The decline in sales during the fiscal 2018 second quarter compared with the prior-year quarter was primarily due to a $4.2 million reduction in sales to the power market to $1.9 million, and a $2.0 million reduction in sales to the refining market to $4.7 million. These declines were partially offset by higher sales to the chemical/petrochemical market and the other commercial, industrial and defense markets, which increased by $0.6 million and $1.7 million, respectively, compared with the prior-year quarter.

From a geographic perspective, the second quarter’s sales decrease can primarily be attributed to a $4.3 million decline in sales to the U.S., to $11.1 million. Sales to international markets increased by $0.4 million, to $6.1 million.

Fluctuations in Graham’s sales among geographic locations and industries can vary measurably from quarter-to-quarter based on the timing and magnitude of projects. Graham does not believe that such quarter-to-quarter fluctuations are indicative of business trends, which it believes are more apparent on a trailing twelve month basis.

Second Quarter Fiscal 2018 Operating Performance Review

       
($ in millions except per share data) Q2 FY18 Q2 FY17

Change

Net sales $ 17.2 $ 21.1 $ (3.9 )
Gross profit $ 3.8 $ 5.0 $ (1.2 )
Gross margin 22.2 % 23.7 %
Operating profit $ (0.2 ) $ 1.8 $ (2.0 )
Operating margin -1.1 % 8.3 %
Net income $ 0.0 $ 1.3 $ (1.3 )
Diluted EPS $ 0.00 $ 0.13 $ (0.13 )
Adjusted net income $ 0.2 $ 1.4 $ (1.2 )
Non-GAAP diluted EPS $ 0.02 $ 0.14 $ (0.12 )
 

Second quarter fiscal 2018 gross profit was negatively impacted by lower sales. Gross margin was also negatively impacted by a weaker mix of projects, as well as under-absorption of overhead costs due to lower sales.

Selling, general and administrative (“SG&A”) expenses of $3.7 million were 16% higher than the prior-year period. SG&A as a percent of sales was 21% in the second quarter of fiscal 2018 compared with 15% in the same prior-year period. The increase was primarily due to insurance proceeds of $0.8 million which benefited the fiscal 2017 second quarter. Excluding this, SG&A expenses in the current quarter were lower than the prior-year period by $0.2 million, almost entirely due to lower sales commissions.

In the second quarter of fiscal 2018, the Company reduced its global headcount by approximately 6% and incurred a $0.3 million pre-tax restructuring charge for severance costs. The annual savings from these reductions are expected to be $1.5 million, half of which is expected to be realized in the second half of fiscal 2018. Graham also incurred a $75 thousand pre-tax restructuring charge in the second quarter of fiscal 2017, reflecting completion of headcount reduction activities which began in fiscal 2017’s first quarter.

_PARTS OF THE EXERCISE_
- A) According to the passage on Graham's second-quarter results, how large was the pre-tax restructuring charge for severance costs in the second quarter of fiscal 2018?
- B) From the passage on Graham's second-quarter results, reproduce the part that opens with the words containing "Second Quarter Fiscal 2018 Operating" and closes with "21.1 $ (3.9 )", renaming "Net sales" to "Revenue".

_MATERIAL SUPPLIED_

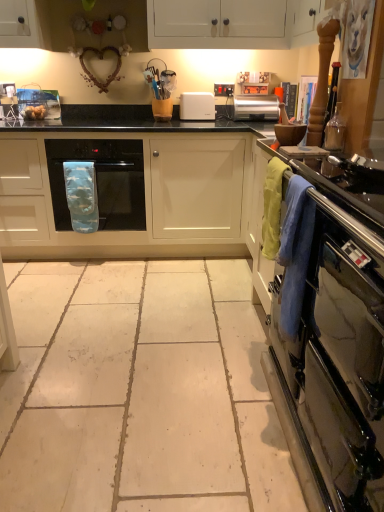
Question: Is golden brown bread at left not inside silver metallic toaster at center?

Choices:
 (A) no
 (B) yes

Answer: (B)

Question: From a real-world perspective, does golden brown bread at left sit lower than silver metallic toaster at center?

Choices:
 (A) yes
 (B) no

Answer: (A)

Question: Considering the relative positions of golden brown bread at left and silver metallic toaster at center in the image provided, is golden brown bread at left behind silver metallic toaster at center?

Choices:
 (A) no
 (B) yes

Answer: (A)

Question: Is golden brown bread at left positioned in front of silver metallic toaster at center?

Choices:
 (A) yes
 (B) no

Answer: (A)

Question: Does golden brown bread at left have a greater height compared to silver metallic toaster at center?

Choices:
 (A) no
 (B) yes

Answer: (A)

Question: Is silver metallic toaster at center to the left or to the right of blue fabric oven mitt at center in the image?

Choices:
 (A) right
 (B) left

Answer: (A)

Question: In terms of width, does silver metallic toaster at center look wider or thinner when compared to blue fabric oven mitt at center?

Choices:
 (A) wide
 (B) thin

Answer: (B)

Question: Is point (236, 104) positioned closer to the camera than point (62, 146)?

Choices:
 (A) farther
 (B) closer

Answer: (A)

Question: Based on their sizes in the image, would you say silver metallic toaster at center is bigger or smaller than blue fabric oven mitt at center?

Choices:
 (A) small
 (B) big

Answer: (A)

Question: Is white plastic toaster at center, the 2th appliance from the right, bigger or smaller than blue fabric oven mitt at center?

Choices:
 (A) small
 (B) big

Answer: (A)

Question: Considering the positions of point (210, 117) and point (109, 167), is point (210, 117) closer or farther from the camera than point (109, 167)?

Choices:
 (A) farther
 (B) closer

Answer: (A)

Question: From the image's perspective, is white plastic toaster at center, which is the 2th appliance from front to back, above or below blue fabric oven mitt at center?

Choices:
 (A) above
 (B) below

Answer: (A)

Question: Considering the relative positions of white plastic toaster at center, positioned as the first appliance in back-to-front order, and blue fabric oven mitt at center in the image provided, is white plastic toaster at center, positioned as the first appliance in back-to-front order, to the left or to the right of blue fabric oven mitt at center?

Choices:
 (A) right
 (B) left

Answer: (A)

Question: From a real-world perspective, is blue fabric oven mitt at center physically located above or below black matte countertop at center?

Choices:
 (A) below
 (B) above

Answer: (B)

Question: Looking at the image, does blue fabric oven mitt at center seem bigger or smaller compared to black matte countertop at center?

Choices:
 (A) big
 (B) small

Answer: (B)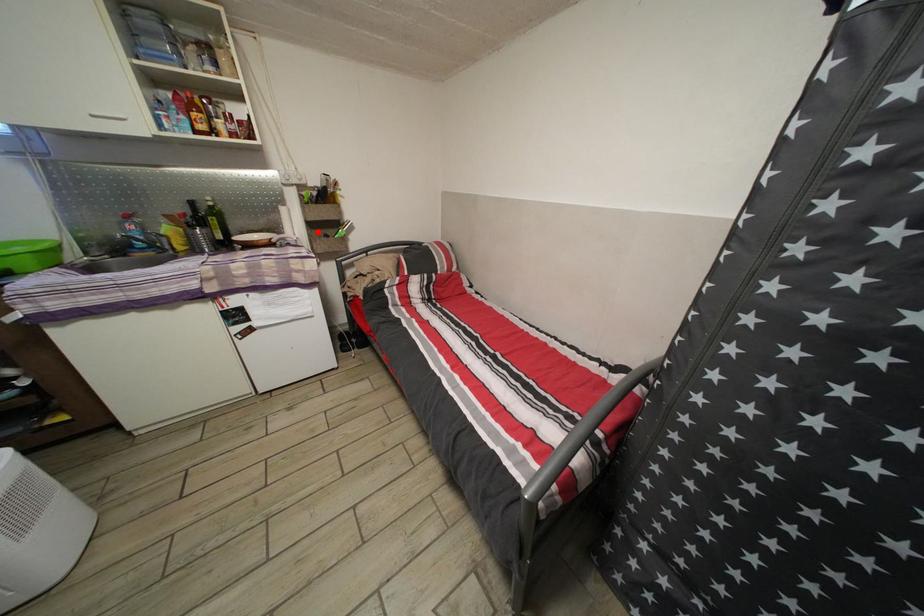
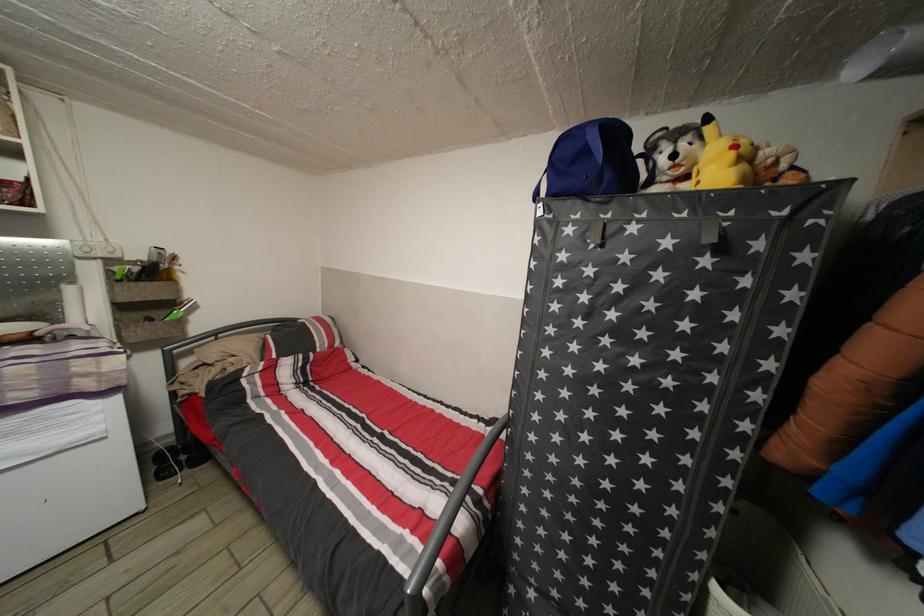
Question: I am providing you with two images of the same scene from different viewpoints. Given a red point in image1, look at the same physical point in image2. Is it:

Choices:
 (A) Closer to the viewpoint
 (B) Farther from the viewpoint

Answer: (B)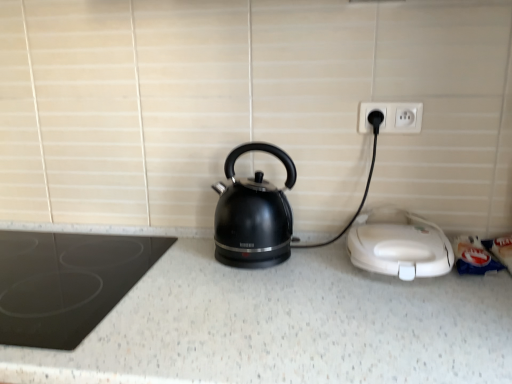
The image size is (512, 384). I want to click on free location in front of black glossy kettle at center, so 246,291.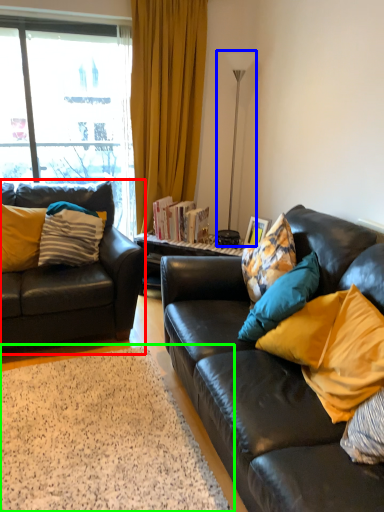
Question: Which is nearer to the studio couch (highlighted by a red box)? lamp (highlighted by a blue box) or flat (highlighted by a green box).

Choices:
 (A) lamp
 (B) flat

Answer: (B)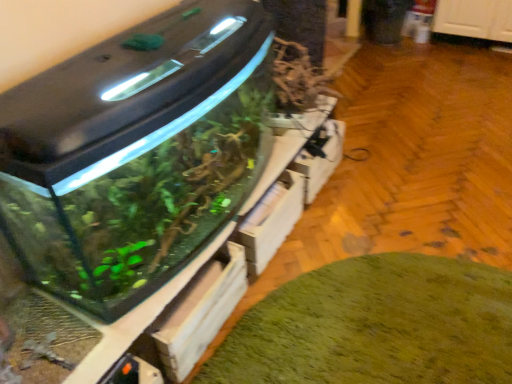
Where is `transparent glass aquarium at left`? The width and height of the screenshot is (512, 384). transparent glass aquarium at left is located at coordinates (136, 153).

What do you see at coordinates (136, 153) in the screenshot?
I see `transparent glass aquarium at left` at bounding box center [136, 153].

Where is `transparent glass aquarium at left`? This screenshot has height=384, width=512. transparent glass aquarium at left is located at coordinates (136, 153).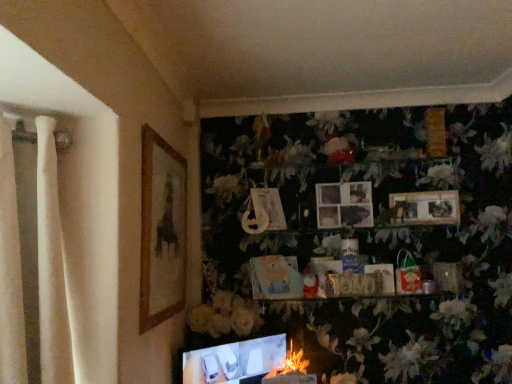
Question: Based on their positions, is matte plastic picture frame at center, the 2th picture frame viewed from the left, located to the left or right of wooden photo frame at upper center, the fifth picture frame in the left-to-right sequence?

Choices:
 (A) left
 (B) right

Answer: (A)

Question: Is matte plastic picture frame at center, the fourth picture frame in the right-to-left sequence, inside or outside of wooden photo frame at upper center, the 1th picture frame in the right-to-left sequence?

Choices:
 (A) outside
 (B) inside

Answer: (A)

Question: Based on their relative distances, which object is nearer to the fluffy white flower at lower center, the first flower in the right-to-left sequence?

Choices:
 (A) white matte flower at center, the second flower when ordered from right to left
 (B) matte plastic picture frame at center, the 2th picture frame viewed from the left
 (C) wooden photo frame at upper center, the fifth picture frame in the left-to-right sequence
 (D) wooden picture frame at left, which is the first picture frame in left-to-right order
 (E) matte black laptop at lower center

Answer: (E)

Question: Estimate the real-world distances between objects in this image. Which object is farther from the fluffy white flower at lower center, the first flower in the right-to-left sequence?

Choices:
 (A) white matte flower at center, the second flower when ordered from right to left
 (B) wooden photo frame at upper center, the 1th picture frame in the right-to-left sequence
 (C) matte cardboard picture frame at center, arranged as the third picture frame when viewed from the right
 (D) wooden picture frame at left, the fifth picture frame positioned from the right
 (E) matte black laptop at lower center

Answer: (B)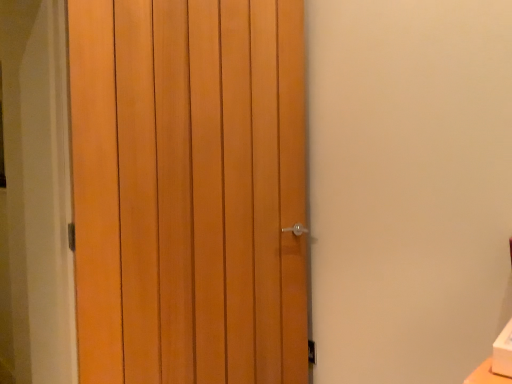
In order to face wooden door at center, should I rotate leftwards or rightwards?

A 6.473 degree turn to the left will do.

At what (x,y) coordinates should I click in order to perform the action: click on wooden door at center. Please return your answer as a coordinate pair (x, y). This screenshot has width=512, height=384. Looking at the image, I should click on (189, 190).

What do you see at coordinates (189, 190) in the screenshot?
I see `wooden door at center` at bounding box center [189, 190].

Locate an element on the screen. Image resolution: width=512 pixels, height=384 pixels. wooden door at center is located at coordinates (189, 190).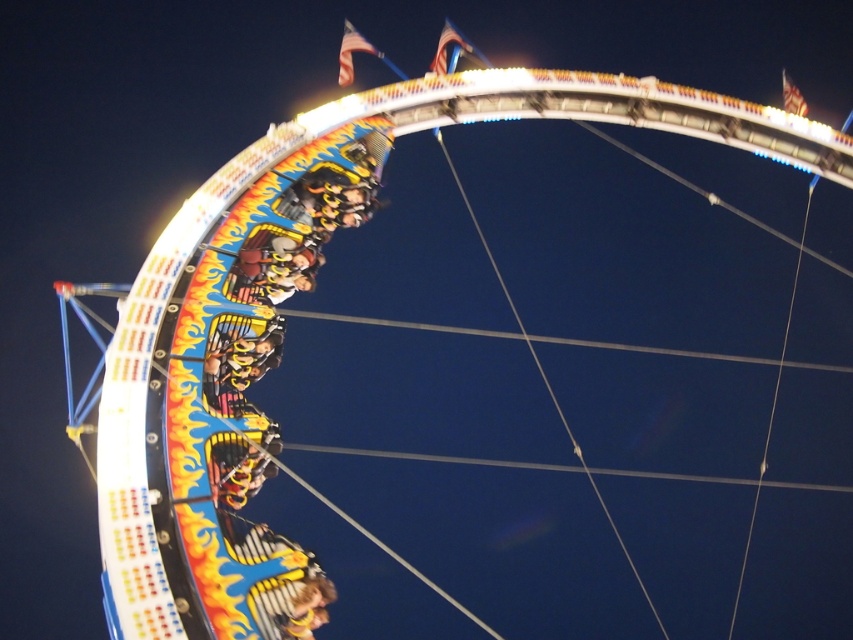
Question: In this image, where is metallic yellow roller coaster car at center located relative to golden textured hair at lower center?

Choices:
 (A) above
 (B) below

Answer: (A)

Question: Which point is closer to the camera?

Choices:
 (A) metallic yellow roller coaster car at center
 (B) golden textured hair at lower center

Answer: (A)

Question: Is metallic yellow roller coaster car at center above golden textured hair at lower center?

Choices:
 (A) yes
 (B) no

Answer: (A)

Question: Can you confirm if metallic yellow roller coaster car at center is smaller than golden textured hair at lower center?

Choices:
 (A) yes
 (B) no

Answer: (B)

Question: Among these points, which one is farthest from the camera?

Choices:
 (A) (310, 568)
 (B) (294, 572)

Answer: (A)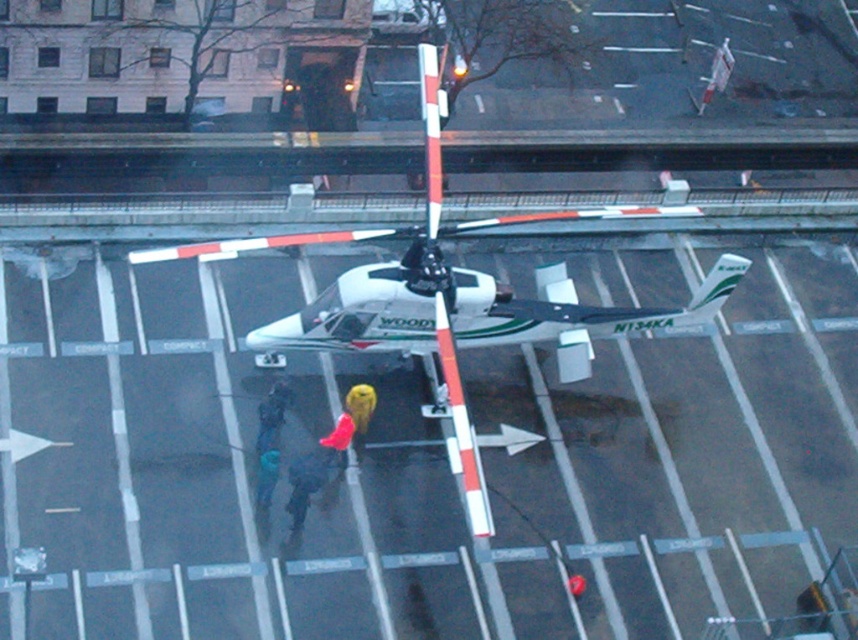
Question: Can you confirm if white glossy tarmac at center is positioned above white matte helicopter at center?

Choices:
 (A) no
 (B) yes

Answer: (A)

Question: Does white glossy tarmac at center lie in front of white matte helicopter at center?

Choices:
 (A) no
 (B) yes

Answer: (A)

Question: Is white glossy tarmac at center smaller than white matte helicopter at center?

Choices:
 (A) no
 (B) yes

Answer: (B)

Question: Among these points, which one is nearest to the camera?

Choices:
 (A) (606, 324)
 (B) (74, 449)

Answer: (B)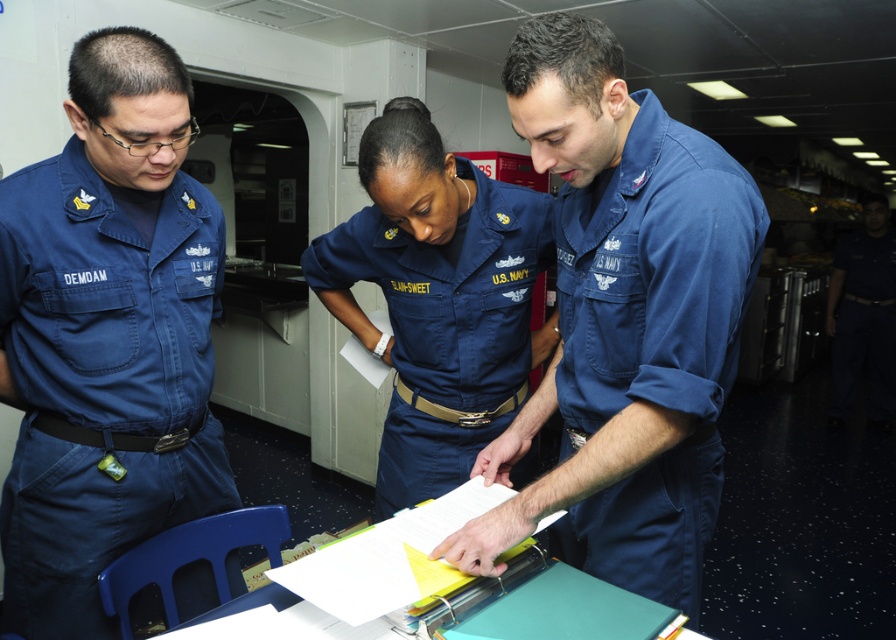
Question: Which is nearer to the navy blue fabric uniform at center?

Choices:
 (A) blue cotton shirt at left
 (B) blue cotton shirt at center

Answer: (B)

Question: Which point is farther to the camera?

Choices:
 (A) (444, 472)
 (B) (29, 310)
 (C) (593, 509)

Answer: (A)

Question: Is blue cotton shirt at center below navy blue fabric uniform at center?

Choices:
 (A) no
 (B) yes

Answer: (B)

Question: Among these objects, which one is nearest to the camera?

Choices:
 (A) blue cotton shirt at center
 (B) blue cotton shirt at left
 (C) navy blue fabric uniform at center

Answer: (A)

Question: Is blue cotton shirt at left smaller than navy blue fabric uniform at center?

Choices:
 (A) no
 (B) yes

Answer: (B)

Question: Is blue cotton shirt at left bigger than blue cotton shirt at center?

_SOLUTIONS PER TASK_
- A) $0.3 million

- B)
Second Quarter Fiscal 2018 Operating Performance Review

       
($ in millions except per share data) Q2 FY18 Q2 FY17

Change

Revenue $ 17.2 $ 21.1 $ (3.9 )